NEW YORK – An international research team led by investigators in Norway, the US, and UK has uncovered genetic loci, genes, and cell types with apparent ties to bipolar disorder, starting with a multi-ancestry genome-wide association study that included almost 3 million individuals with or without the mood disorder.
"Together, these analyses provide additional insights into the genetic architecture and biological underpinnings of bipolar disorder," co-corresponding authors Kevin O'Connell and Ole Andreassen, with Oslo University Hospital and the University of Oslo, and their colleagues wrote in Nature on Wednesday.
The researchers began by bringing together genotyping data for 158,036 bipolar disorder cases and some 2.8 million unaffected controls from 79 prior cohorts, including participants of African American, East Asian, European, or Latino ancestry with bipolar disorder status determined in clinical, self-reported, or community settings.
In a cross-ancestry GWAS meta-analysis approach, the team identified 298 loci with genome-wide significant ties to the condition, while its ancestry-specific analyses led to bipolar disorder-linked loci that appeared to be specific to individuals of East Asian ancestry.
The investigators also identified distinct genetic contributors to the bipolar disorder type I or type II subgroups, along with genetic architecture features that varied in relation to patient ascertainment methods used to identify individuals with the condition.
"We confirmed our hypothesis that differences in ascertainment and [bipolar disorder] subtype might lead to differences in genetic architecture," the authors reported, noting that follow-up analyses "provide novel insights into the biological underpinnings and genetic architecture of [bipolar disorder] and highlight differences depending on ascertainment of participants and [bipolar disorder] subtype."
With the help of a functional annotation-informed fine-mapping approach that relied on a tool called SuSiE, the PolyFun computational framework, and reference data from the Haplotype Reference Consortium and UK Biobank project, the team flagged three dozen bipolar disorder-related candidate genes.

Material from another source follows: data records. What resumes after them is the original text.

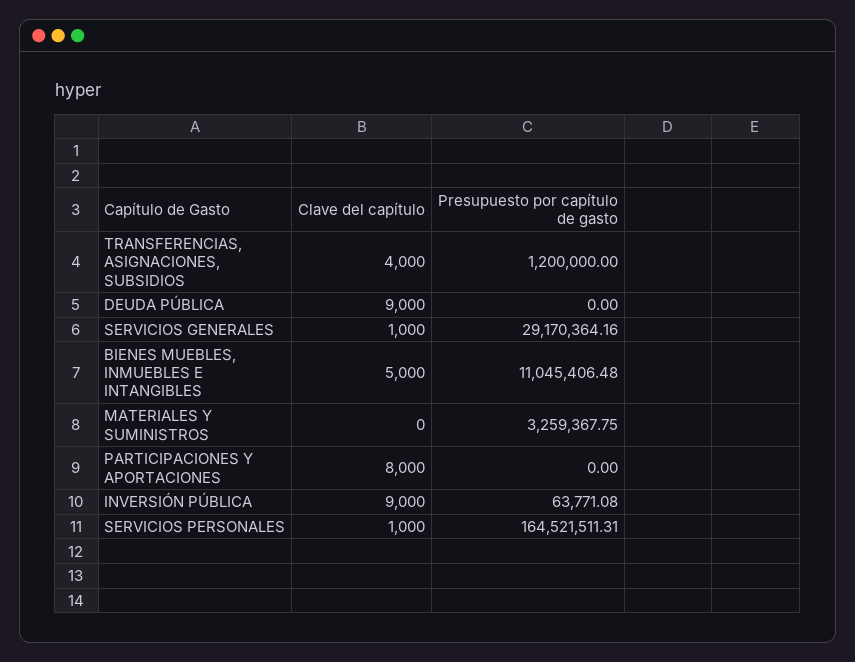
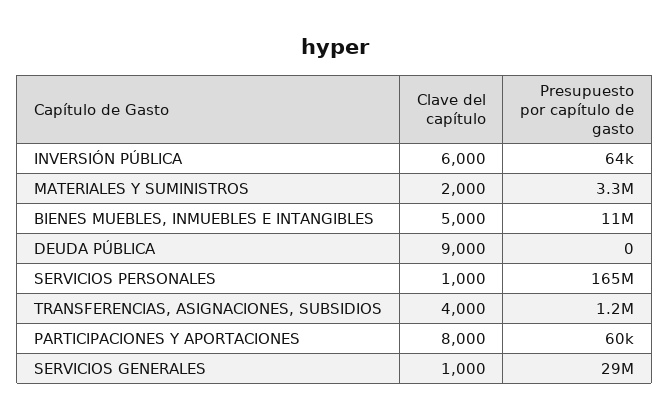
  {
    "Clave del capítulo": {
      "TRANSFERENCIAS, ASIGNACIONES, SUBSIDIOS": 4000,
      "DEUDA PÚBLICA": 9000,
      "SERVICIOS GENERALES": 1000,
      "BIENES MUEBLES, INMUEBLES E INTANGIBLES": 5000,
-     "MATERIALES Y SUMINISTROS": 0,
+     "MATERIALES Y SUMINISTROS": 2000,
      "PARTICIPACIONES Y APORTACIONES": 8000,
-     "INVERSIÓN PÚBLICA": 9000,
+     "INVERSIÓN PÚBLICA": 6000,
      "SERVICIOS PERSONALES": 1000
    },
    "Presupuesto por capítulo de gasto": {
      "TRANSFERENCIAS, ASIGNACIONES, SUBSIDIOS": 1200000,
      "DEUDA PÚBLICA": 0,
      "SERVICIOS GENERALES": 29170364.16,
      "BIENES MUEBLES, INMUEBLES E INTANGIBLES": 11045406.48,
      "MATERIALES Y SUMINISTROS": 3259367.75,
-     "PARTICIPACIONES Y APORTACIONES": 0,
+     "PARTICIPACIONES Y APORTACIONES": 60000,
      "INVERSIÓN PÚBLICA": 63771.08,
      "SERVICIOS PERSONALES": 164521511.31
    }
  }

"Genes prioritized through fine-mapping were enriched for ultra-rare damaging missense and protein-truncating variations in cases with bipolar disorder," the authors noted, "highlighting convergence of common and rare variant signals."
When they used published single-nucleus RNA sequencing data and other resources to look at the genes, pathways, and cell types impacted by variants unearthed in the GWAS analyses, meanwhile, the researchers found that bipolar disorder-related variant distribution and activity was overrepresented in genes involved in synaptic activity and transcription factor functions, and in neuronal cells from several brain regions — from pyramidal neurons in the hippocampus to prefrontal cortex and hippocampus interneurons.
"Together, these results implicate the synapse, interneurons of the prefrontal cortex and hippocampus, and hippocampal pyramidal neurons as particularly relevant in the molecular biology of [bipolar disorder]," the authors reported.